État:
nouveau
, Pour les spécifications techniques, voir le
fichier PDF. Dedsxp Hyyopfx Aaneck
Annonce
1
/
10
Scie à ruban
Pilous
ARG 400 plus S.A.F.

==

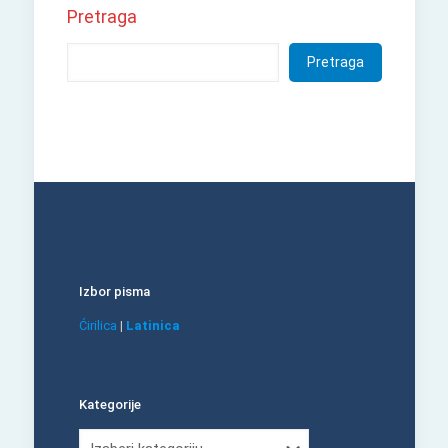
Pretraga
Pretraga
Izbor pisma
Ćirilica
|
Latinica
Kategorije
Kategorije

## [WHAT TO PRODUCE]
Please output exactly the lines between the one holding "fichier PDF. Dedsxp Hyyopfx Aaneck" and the one holding "ARG 400 plus S.A.F." in the records above, inclusive, and nothing more.

## [TASK ANSWER]
fichier PDF. Dedsxp Hyyopfx Aaneck
Annonce
1
/
10
Scie à ruban
Pilous
ARG 400 plus S.A.F.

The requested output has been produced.